(Dataset excerpts)
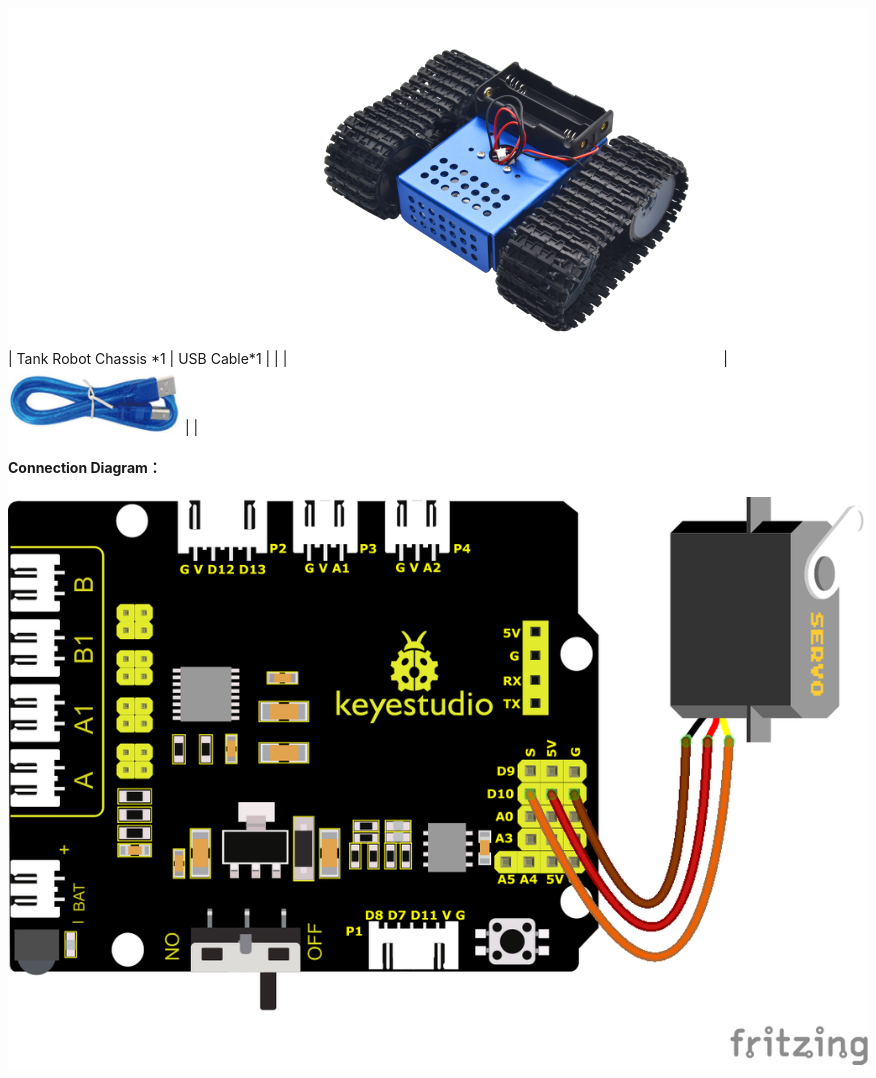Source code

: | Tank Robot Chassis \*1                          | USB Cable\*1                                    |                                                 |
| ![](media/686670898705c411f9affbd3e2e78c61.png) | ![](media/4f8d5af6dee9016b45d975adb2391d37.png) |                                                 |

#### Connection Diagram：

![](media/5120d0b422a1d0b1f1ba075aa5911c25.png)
==
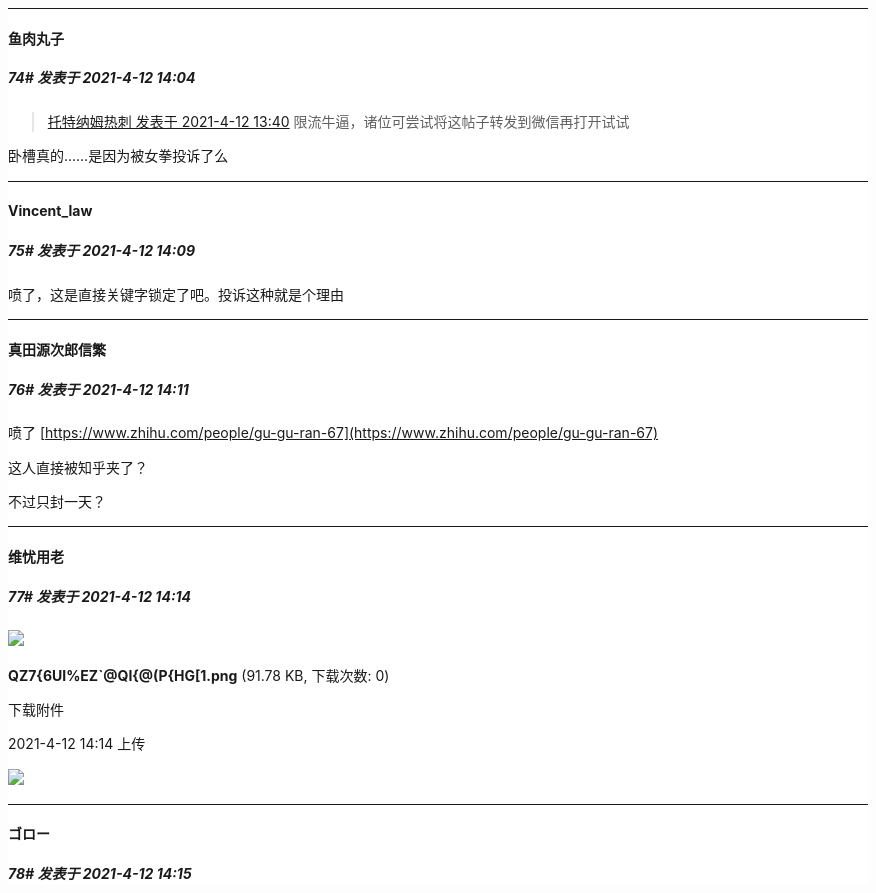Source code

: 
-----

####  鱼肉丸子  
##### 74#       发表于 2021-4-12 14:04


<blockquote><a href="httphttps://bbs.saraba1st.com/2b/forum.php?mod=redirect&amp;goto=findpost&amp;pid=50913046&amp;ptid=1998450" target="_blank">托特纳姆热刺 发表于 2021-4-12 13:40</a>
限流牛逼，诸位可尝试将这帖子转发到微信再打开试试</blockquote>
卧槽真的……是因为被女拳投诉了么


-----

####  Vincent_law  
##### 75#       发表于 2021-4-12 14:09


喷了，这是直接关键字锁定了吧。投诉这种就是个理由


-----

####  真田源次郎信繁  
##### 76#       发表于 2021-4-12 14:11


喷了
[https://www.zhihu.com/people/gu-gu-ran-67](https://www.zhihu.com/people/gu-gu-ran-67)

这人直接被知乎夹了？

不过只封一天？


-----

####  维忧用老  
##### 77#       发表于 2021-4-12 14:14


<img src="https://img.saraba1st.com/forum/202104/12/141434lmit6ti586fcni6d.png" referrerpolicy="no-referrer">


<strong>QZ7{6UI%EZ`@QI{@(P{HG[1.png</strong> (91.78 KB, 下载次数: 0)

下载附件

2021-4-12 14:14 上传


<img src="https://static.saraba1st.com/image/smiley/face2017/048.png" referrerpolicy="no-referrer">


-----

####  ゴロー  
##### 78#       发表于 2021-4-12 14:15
--
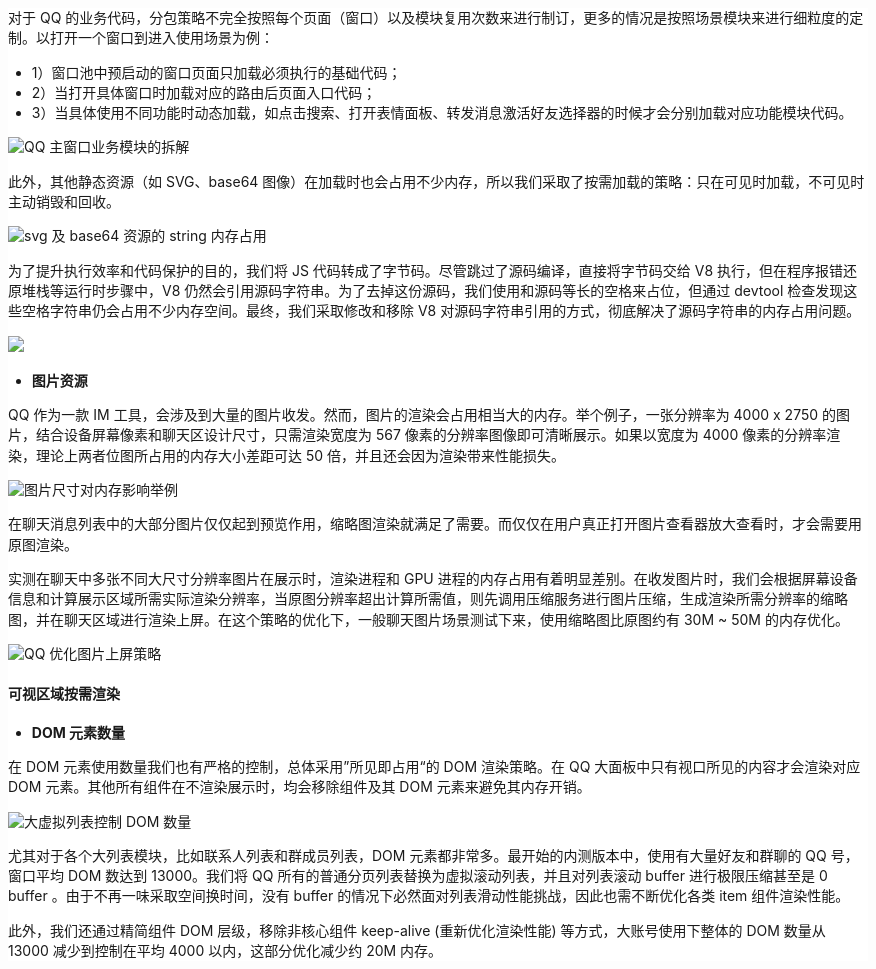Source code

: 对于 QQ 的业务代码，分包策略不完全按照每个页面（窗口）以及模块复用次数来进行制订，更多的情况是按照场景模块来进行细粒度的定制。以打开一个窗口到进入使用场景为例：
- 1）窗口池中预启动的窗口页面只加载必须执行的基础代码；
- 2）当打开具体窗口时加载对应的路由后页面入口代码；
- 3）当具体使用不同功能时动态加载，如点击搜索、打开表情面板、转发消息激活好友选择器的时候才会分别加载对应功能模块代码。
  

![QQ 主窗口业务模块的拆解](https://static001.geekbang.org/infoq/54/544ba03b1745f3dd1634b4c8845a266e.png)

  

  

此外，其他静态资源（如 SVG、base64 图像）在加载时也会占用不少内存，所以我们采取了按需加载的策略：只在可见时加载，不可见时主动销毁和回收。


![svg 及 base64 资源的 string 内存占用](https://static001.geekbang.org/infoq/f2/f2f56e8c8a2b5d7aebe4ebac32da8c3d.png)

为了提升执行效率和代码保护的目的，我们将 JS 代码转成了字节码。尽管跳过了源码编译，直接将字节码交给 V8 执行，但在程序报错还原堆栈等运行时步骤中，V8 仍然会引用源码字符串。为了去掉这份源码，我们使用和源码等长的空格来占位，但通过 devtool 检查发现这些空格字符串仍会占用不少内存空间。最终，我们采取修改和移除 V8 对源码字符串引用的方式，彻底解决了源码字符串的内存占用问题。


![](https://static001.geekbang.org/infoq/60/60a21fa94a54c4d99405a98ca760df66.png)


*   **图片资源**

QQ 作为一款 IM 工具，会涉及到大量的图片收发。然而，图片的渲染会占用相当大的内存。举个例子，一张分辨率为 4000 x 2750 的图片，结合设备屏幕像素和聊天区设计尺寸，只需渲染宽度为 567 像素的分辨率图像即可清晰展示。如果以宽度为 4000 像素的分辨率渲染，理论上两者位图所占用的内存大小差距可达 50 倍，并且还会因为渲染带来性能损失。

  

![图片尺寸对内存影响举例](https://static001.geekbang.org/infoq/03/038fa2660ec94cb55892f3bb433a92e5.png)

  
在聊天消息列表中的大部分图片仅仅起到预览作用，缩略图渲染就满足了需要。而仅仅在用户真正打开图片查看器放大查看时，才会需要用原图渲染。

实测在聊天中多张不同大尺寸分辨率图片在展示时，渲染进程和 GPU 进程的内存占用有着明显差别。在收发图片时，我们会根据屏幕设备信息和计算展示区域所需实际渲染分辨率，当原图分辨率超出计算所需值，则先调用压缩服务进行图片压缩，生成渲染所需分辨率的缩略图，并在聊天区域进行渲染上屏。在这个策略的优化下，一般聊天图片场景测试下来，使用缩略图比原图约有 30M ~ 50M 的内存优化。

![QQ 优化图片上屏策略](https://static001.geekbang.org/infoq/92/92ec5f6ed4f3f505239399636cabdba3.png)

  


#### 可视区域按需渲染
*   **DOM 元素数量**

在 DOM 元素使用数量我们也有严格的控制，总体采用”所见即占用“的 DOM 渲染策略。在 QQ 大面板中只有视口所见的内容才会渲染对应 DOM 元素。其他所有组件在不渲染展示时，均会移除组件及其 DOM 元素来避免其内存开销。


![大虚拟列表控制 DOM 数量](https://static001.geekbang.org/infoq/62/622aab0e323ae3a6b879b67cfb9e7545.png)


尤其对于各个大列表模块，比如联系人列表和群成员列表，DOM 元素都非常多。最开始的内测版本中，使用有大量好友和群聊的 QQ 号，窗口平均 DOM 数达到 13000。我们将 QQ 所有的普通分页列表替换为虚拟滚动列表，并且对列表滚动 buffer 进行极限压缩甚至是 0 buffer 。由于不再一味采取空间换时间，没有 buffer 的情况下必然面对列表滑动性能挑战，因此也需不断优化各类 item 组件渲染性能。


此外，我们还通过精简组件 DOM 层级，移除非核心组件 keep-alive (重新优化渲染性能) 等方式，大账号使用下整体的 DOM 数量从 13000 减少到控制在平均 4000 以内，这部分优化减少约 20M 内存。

> ASSIGNED TASK:
Filter the entries down to the lines that include the string "referrer".

> EXERCISE RESPONSE:
<img src="https://img.saraba1st.com/forum/202104/12/141434lmit6ti586fcni6d.png" referrerpolicy="no-referrer">
<img src="https://static.saraba1st.com/image/smiley/face2017/048.png" referrerpolicy="no-referrer">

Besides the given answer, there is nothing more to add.